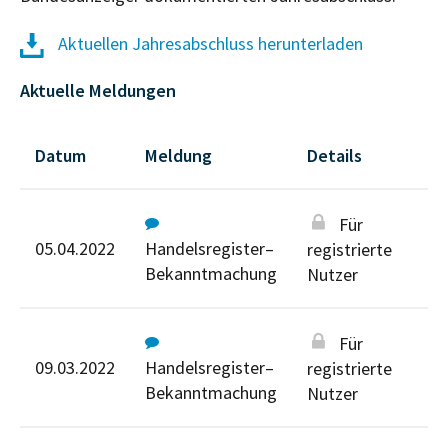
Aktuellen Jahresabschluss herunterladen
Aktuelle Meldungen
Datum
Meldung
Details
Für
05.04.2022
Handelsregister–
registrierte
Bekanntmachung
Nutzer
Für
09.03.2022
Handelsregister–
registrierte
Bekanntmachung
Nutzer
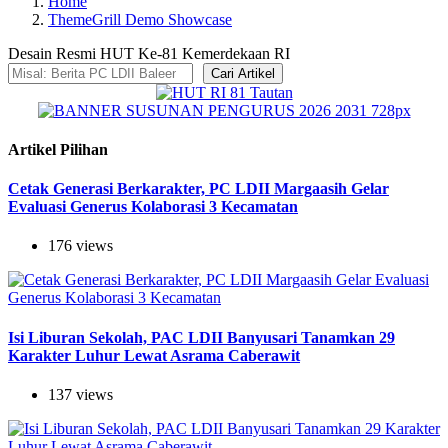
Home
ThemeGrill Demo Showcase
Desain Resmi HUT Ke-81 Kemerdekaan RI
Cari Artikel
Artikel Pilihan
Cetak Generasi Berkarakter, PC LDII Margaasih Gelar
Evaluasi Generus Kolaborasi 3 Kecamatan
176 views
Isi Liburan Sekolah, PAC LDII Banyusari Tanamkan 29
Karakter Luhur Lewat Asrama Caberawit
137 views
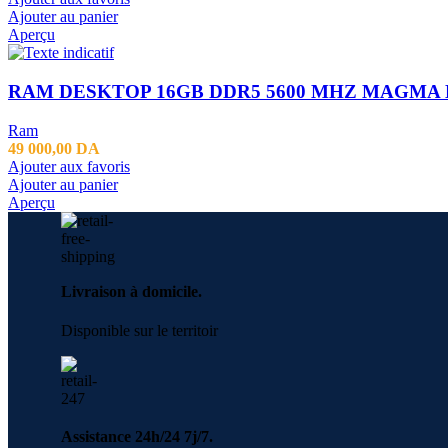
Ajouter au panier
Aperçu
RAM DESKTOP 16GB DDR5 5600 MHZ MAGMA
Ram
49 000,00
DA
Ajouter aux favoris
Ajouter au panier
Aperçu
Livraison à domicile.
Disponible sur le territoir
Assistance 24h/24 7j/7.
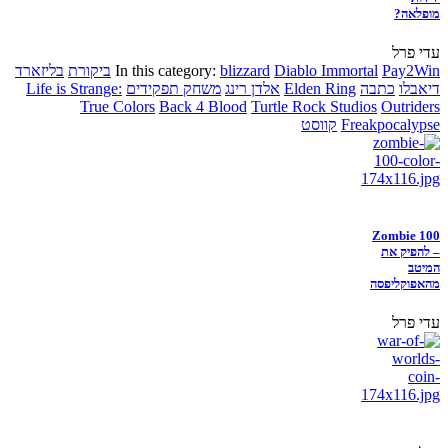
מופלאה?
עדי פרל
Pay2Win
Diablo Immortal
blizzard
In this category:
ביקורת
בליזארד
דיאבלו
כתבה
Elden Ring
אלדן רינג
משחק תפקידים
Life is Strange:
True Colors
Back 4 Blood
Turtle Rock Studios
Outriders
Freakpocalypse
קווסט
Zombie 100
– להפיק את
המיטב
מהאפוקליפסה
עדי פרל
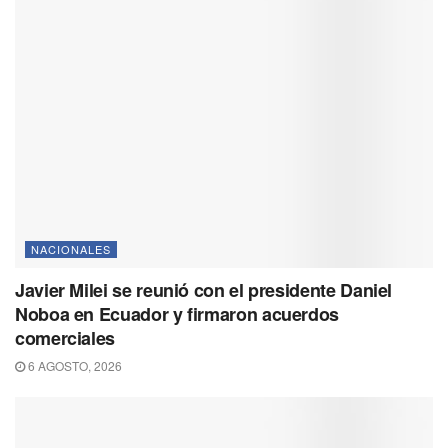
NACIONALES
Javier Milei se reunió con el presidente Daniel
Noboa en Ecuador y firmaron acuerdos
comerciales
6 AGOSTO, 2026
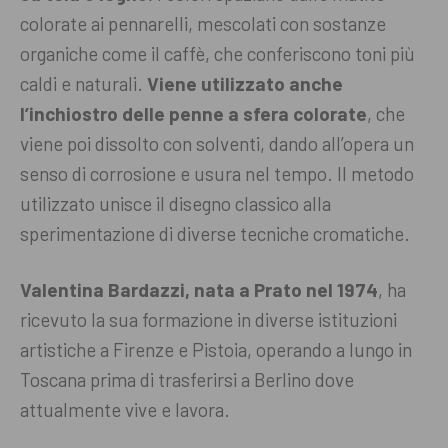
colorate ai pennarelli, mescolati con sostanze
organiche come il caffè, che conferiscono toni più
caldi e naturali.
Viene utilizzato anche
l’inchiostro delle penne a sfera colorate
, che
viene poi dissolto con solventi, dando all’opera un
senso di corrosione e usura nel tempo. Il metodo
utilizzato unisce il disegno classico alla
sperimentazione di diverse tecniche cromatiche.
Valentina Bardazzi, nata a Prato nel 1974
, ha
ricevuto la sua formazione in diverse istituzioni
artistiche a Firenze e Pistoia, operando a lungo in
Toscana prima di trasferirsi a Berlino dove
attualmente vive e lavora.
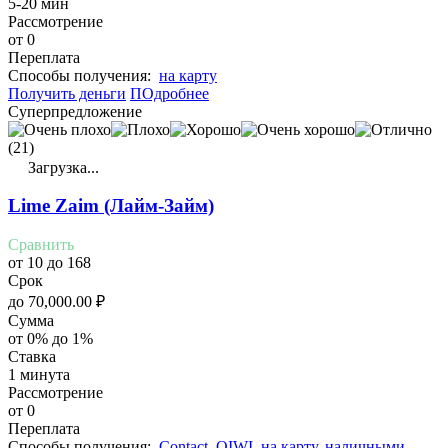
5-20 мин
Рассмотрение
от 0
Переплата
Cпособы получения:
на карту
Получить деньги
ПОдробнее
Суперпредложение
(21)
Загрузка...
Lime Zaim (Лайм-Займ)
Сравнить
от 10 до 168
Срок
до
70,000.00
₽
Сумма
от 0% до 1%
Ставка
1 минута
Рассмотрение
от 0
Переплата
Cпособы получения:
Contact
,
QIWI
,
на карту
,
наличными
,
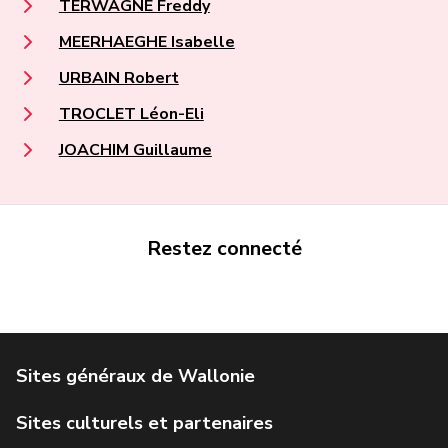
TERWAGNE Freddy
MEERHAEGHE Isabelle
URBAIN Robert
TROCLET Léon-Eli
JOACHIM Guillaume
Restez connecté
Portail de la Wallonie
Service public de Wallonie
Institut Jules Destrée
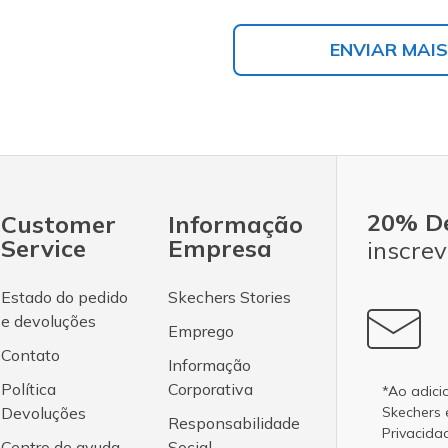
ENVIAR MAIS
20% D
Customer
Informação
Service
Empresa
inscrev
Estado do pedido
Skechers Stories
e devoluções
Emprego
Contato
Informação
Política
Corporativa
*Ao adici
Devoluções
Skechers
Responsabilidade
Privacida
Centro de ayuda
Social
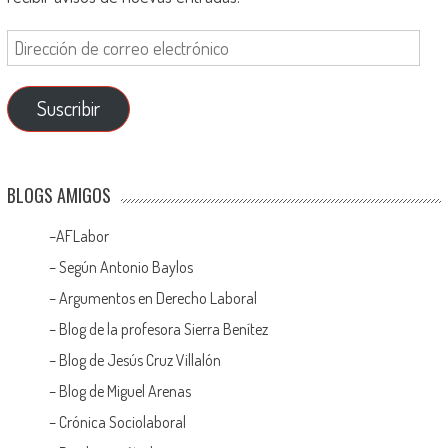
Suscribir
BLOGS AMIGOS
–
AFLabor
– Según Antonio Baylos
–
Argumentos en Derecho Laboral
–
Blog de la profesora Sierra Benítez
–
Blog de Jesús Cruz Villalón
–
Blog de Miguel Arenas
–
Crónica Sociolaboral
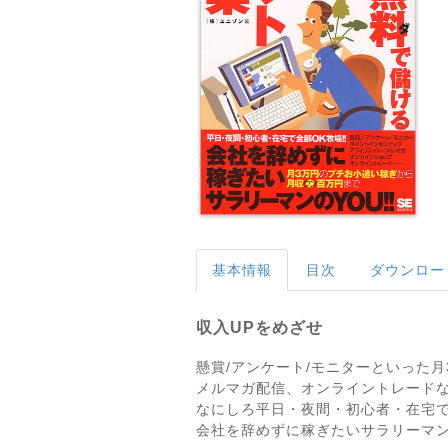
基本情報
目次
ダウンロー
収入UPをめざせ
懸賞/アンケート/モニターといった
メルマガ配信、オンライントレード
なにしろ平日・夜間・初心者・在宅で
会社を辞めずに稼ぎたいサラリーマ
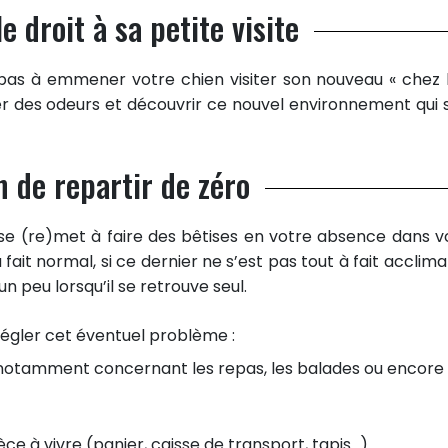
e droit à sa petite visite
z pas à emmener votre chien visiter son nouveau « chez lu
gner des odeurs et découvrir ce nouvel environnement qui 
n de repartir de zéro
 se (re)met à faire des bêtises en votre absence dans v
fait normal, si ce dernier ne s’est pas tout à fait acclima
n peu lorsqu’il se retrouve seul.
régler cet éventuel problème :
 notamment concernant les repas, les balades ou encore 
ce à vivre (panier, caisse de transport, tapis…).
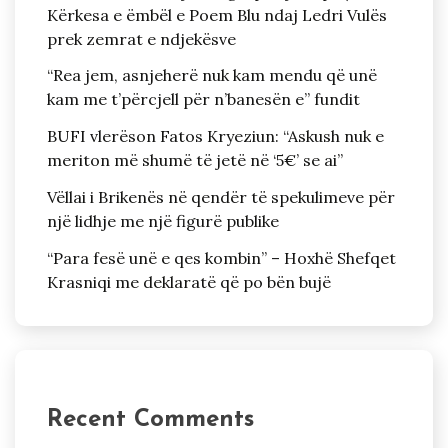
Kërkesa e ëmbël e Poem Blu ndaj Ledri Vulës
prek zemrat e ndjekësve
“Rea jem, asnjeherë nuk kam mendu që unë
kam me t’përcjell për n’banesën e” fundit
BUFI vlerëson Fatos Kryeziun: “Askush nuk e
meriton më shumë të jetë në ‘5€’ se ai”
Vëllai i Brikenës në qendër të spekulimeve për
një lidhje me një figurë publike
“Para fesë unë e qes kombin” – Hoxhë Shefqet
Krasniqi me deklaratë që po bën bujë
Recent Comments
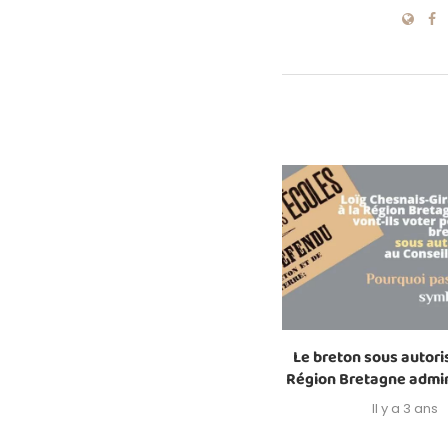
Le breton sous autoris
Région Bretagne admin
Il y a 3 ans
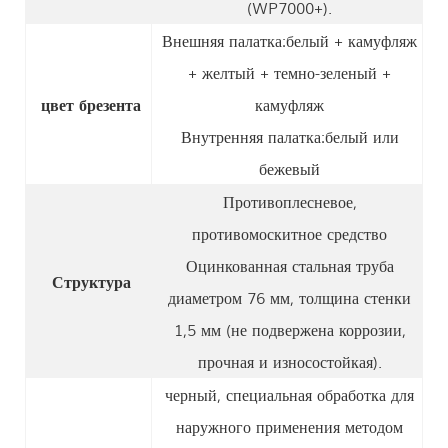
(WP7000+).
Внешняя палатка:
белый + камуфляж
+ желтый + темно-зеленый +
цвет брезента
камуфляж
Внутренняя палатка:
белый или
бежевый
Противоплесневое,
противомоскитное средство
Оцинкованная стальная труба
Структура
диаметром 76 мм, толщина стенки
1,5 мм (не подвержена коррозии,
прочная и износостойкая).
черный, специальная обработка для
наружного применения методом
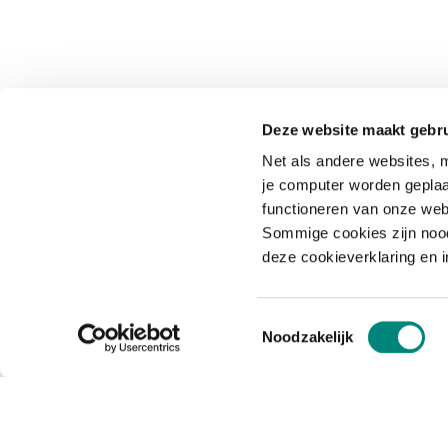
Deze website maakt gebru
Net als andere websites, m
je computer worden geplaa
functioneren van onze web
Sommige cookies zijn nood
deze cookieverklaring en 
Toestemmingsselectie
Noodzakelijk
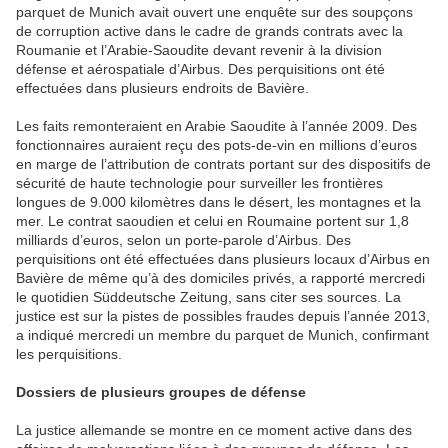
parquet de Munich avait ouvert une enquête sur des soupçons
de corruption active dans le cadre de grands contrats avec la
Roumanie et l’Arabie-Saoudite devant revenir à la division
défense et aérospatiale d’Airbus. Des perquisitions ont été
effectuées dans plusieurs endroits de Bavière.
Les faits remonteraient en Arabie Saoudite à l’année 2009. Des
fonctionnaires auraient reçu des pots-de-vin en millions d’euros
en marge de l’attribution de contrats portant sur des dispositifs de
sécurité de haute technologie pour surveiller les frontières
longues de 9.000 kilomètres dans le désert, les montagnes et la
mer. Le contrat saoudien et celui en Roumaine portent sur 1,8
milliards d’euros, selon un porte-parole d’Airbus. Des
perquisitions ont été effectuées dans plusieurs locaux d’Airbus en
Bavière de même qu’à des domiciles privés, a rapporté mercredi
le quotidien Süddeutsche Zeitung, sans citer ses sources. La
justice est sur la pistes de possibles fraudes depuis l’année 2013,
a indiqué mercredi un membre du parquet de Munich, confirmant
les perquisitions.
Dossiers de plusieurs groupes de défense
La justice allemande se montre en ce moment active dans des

◇ ◇ ◇ ◇ ◇ ◇ ◇

DIRECTIVE:
Look above for the line containing "perquisitions ont été effectuées". Return it and each line after it exactly, through the last line, and nothing more.

WRITTEN REPLY:
perquisitions ont été effectuées dans plusieurs locaux d’Airbus en
Bavière de même qu’à des domiciles privés, a rapporté mercredi
le quotidien Süddeutsche Zeitung, sans citer ses sources. La
justice est sur la pistes de possibles fraudes depuis l’année 2013,
a indiqué mercredi un membre du parquet de Munich, confirmant
les perquisitions.
Dossiers de plusieurs groupes de défense
La justice allemande se montre en ce moment active dans des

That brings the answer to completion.